(Recorded data)
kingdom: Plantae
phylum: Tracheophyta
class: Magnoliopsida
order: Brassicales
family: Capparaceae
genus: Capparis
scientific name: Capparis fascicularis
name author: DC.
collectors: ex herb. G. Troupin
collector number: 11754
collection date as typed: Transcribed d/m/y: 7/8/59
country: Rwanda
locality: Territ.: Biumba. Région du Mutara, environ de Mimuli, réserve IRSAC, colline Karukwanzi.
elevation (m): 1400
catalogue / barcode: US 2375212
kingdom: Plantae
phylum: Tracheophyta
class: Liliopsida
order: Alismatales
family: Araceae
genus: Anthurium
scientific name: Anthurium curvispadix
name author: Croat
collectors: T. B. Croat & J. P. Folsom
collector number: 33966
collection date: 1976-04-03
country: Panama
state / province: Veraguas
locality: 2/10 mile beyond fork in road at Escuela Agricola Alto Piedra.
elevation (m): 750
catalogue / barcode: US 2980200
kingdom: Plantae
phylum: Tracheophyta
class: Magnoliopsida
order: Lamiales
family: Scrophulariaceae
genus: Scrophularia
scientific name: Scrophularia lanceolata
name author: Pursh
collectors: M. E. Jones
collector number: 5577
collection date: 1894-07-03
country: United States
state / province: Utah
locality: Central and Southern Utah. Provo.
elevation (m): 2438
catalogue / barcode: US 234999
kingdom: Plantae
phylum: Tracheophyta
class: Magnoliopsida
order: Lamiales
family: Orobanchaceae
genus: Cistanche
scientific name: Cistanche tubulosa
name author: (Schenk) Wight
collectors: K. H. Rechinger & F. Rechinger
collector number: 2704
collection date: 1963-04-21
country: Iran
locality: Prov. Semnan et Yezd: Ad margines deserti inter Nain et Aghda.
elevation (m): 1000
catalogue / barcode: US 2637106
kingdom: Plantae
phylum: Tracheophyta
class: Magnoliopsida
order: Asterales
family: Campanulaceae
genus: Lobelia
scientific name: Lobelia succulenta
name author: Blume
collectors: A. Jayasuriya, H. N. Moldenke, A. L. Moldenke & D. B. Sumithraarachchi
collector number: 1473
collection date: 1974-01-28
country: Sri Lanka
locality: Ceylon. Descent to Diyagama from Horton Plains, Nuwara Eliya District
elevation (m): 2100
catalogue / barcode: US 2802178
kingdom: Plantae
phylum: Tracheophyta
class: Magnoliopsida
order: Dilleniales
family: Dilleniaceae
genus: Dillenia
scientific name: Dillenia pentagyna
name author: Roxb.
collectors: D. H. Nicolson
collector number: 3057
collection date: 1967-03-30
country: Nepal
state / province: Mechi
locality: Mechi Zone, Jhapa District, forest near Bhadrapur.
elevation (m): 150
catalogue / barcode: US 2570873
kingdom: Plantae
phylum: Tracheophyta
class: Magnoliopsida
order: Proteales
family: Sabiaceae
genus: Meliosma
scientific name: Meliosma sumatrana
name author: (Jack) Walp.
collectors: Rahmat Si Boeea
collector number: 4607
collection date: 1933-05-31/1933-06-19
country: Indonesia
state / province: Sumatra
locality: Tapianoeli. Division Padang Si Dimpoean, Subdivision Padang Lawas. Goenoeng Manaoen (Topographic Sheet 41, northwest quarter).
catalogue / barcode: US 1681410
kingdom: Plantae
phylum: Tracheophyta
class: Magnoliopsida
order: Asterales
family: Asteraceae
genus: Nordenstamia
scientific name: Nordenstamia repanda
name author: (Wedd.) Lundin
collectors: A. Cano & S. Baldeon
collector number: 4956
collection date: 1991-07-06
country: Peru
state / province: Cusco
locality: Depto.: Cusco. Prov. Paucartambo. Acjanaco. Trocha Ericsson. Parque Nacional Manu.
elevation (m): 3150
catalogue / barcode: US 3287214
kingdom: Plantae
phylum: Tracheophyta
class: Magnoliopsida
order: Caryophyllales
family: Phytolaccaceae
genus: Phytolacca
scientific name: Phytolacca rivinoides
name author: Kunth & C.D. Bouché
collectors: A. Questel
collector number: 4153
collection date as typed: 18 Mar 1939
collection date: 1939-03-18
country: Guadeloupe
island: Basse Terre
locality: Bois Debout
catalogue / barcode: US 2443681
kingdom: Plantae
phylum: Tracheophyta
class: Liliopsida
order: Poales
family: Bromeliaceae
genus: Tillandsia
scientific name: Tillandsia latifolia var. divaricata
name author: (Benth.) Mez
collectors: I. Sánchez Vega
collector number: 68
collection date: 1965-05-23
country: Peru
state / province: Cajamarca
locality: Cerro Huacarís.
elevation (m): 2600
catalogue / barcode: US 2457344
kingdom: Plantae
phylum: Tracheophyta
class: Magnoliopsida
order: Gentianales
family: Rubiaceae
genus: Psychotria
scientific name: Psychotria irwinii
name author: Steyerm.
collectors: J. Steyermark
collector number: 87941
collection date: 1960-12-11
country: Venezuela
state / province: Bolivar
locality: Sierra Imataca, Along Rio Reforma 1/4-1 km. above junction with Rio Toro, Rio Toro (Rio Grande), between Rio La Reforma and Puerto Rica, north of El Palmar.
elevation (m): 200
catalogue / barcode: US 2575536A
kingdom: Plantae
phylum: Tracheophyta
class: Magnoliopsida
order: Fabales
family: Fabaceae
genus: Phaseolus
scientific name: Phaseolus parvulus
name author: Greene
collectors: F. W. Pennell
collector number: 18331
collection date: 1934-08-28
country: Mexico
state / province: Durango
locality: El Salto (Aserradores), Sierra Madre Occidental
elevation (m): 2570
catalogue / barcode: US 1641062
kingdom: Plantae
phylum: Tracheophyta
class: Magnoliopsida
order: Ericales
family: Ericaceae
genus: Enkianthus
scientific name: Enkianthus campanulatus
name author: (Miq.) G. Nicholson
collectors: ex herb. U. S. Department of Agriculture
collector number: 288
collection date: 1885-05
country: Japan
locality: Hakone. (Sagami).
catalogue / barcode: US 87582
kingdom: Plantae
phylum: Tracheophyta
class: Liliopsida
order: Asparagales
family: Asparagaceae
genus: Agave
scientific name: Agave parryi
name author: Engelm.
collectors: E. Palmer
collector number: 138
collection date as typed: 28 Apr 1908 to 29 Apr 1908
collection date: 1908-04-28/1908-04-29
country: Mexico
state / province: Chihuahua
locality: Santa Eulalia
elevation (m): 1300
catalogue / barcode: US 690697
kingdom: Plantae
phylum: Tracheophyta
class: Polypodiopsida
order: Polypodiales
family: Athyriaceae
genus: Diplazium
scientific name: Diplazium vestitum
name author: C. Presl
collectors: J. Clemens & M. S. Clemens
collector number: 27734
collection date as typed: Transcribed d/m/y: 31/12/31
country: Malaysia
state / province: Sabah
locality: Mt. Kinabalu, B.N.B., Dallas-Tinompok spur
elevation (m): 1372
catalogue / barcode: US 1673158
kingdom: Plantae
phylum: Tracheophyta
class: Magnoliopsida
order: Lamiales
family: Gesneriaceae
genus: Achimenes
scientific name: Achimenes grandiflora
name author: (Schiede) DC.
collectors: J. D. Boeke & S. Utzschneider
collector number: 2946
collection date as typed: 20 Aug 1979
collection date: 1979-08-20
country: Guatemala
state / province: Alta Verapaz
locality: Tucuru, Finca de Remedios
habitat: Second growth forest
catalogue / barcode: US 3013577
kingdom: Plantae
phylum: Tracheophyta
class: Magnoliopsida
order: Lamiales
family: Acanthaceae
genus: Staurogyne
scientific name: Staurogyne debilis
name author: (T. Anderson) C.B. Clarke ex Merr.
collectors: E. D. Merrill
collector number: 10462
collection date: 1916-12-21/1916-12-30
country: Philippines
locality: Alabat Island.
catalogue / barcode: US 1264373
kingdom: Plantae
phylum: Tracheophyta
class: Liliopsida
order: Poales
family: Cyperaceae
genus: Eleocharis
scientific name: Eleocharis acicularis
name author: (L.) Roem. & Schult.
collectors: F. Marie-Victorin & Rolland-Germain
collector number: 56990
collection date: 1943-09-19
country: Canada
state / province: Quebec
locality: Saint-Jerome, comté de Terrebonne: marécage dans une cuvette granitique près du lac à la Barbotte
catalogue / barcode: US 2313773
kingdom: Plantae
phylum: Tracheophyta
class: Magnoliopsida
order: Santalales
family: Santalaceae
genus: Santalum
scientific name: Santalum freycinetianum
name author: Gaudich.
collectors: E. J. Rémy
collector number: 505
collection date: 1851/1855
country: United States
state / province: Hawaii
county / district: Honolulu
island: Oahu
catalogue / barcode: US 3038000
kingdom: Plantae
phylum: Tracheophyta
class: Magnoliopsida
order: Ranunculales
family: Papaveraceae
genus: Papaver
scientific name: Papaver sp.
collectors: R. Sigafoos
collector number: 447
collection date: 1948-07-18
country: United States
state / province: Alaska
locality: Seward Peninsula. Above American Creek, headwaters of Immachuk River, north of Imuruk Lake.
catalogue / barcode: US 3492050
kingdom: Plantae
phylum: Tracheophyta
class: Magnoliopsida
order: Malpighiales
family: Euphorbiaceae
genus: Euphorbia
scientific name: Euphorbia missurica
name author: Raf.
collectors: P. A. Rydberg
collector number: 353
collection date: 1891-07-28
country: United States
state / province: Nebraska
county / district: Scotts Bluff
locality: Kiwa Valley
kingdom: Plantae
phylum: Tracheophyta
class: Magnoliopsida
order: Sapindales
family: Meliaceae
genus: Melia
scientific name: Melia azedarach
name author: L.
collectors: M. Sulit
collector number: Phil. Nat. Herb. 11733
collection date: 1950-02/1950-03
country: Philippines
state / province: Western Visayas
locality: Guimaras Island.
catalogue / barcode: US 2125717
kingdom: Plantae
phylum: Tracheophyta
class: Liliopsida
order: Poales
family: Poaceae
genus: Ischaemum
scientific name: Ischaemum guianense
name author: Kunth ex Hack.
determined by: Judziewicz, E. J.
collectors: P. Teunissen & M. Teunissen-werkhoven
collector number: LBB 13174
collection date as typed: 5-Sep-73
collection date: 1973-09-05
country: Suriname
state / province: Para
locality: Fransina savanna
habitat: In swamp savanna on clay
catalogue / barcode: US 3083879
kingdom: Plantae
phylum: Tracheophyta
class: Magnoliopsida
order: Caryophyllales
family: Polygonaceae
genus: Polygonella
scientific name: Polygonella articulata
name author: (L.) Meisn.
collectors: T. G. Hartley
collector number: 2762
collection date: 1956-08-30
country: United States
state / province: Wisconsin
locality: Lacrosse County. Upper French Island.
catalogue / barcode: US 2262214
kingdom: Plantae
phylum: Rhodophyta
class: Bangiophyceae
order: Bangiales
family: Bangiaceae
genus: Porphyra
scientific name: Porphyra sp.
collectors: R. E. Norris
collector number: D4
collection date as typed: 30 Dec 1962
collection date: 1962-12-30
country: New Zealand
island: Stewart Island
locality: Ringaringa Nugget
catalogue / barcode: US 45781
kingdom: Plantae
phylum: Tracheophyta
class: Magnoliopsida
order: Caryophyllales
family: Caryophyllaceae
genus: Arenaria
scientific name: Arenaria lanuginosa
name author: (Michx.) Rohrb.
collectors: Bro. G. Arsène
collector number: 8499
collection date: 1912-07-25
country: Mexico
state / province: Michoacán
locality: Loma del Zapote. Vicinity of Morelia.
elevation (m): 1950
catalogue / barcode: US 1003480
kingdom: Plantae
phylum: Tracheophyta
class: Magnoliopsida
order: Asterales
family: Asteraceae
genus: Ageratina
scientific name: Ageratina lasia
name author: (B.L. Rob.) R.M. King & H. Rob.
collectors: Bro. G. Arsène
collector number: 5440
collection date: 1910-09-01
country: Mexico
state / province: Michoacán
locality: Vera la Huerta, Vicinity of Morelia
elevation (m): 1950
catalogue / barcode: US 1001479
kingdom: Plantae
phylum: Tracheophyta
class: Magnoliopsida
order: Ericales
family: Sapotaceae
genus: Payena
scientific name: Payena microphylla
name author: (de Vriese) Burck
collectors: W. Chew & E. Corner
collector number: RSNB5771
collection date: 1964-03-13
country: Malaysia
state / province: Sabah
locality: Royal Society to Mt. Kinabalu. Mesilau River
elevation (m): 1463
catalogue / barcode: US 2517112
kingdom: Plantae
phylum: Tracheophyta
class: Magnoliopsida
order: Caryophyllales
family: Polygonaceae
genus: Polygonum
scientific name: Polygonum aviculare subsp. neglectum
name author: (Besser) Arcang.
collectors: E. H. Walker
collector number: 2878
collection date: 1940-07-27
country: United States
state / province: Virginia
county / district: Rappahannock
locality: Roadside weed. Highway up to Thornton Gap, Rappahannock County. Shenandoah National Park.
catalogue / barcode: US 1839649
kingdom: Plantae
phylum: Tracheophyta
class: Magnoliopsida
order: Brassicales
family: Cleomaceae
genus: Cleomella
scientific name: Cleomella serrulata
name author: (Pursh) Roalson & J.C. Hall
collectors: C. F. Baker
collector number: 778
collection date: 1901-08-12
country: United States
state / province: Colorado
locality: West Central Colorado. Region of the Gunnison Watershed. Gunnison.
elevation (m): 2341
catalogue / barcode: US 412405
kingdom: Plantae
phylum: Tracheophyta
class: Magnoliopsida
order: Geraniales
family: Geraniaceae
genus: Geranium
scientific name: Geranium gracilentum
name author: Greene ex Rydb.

**TASK STATEMENT**
Output everything from the line containing "family: Ericaceae" down to the line containing "elevation (m): 1300" as a Markdown table with the columns No. and Line, skipping any blank lines.

**THE ANSWER**
| No. | Line |
|---|---|
| 1 | family: Ericaceae |
| 2 | genus: Enkianthus |
| 3 | scientific name: Enkianthus campanulatus |
| 4 | name author: (Miq.) G. Nicholson |
| 5 | collectors: ex herb. U. S. Department of Agriculture |
| 6 | collector number: 288 |
| 7 | collection date: 1885-05 |
| 8 | country: Japan |
| 9 | locality: Hakone. (Sagami). |
| 10 | catalogue / barcode: US 87582 |
| 11 | kingdom: Plantae |
| 12 | phylum: Tracheophyta |
| 13 | class: Liliopsida |
| 14 | order: Asparagales |
| 15 | family: Asparagaceae |
| 16 | genus: Agave |
| 17 | scientific name: Agave parryi |
| 18 | name author: Engelm. |
| 19 | collectors: E. Palmer |
| 20 | collector number: 138 |
| 21 | collection date as typed: 28 Apr 1908 to 29 Apr 1908 |
| 22 | collection date: 1908-04-28/1908-04-29 |
| 23 | country: Mexico |
| 24 | state / province: Chihuahua |
| 25 | locality: Santa Eulalia |
| 26 | elevation (m): 1300 |